Compartmentalizing preliminary plat approvals by council district for ease locating any given subdivision, the numbers are broken down by pre-flood, and post-flood.  From January 2013 through July, 2016:

  • District 2 (light blue in the southeast corner of map, represented by Kent Schexnaydre, then Bill Dawson beginning in 2016)-2 preliminary plats with 506 lots, all in 2015 with the bulk in Pelican Crossing subdivision;
  • District 3 (dark green, Councilman Travis Turner)-6 preliminary plats with 1,129 lots (780 of them in Riverton subdivision);
  • District 4 (light blue in northwest corner, Councilman Daniel “Doc” Satterlee)-2 preliminary plat with 218 lots;
  • District 5 (blue in northeast corner, Councilman Dempsey Lambert)-5 preliminary plats with 359;
  • District 6 (brown, northeast corner, Councilman Randy Clouatre)-1 preliminary plat with 45;
  • District 7 (yellow, Councilman Chris Loar, then Aaron Lawler beginning in 2016)-5 preliminary plats with 557 lots;
  • District 8 (orange, western edge of map, Councilwoman Teri Casso)-3 preliminary plats with 438 lots;
  • District 9 (purple, Councilman Todd Lambert)-1 preliminary plat with 316 lots;
  • District 10 (gray, center of map, Councilman Bryan Melancon followed by John Cagnolatti in 2016); no preliminary plats;
  • District 11 (pink, Councilman Benny Johnson)-3 preliminary plats with 302 lots.

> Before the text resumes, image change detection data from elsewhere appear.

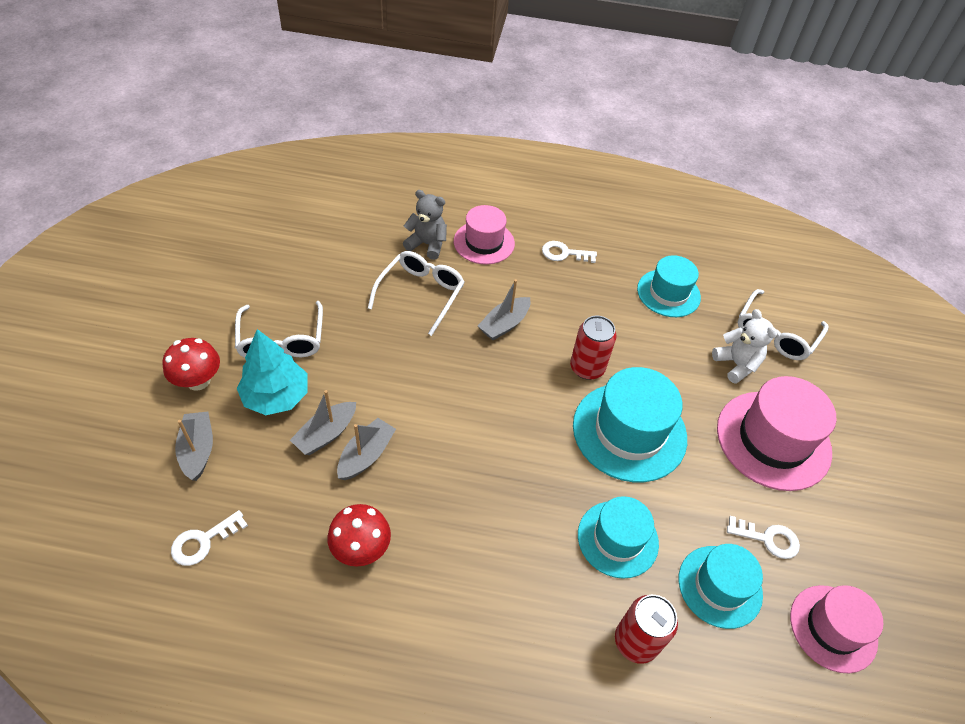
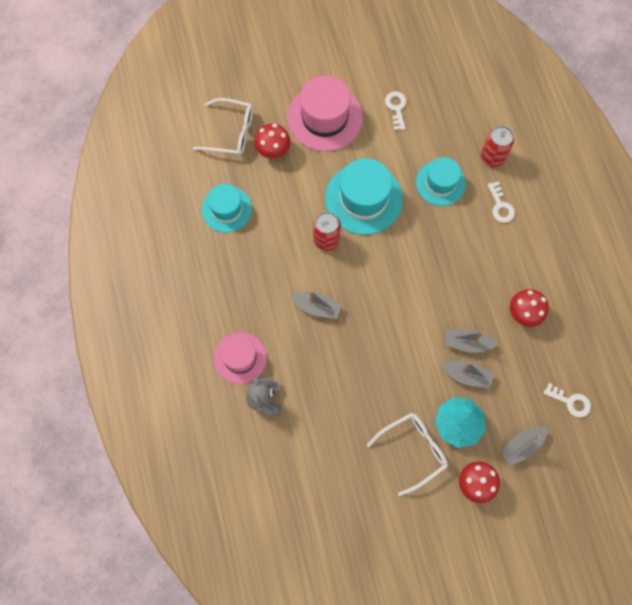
camera: 110 degrees left, 20 degrees up
white glasses [368,251,465,336] -> none
white key [542,241,597,263] -> white key moved to [487,181,515,223]
turquoise hat [679,544,763,629] -> none
white teddy bear [712,309,777,384] -> red mushroom [254,124,290,158]
pink hat [790,585,883,673] -> none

From August 2016 to the present:

  • District 2 (Councilman Joel Robert since January 2020)-2 preliminary plats with 90 lots;
  • District 3 (Turner)-2 preliminary plats with 221 lots;
  • District 4 (Councilman Corey Orgeron since January 2020)-1 preliminary plat (the ultra-controversial Antebellum Pointe/Delaune Estates) with 237 lots;
  • District 5-(Lambert)-3 preliminary plats with 187 lots;
  • District 6 (Councilman Chase Melancon since January 2020)-no preliminary plats;
  • District 7 (Lawler)-5 preliminary plats with 406 lots;
  • District 8 (Casso)-5 preliminary plats with 221 lots;
  • District 9 (Councilman Dal Waguespack since January 2020)-1 preliminary plat (Windermere Crossing) with 103 lots;
  • District 10 (Cagnolatti)-no preliminary plats;
  • District 11 (Councilman Michael Mason since January 2020)-6 preliminary plats (both approved prior to Mason’s inauguration) with 393 lots.

Two councilmen, Travis Turner and John Cagnolatti, represent districts including approximately half of the City of Gonzales where development is running rampant (the city’s population increased by 25% since the last census.  Those new subdivisions are not reflected herein.

When the current moratorium is lifted, what areas of the parish will be targeted by the development community?  How much more Medium Intensity (RM)-zoned acreage is left?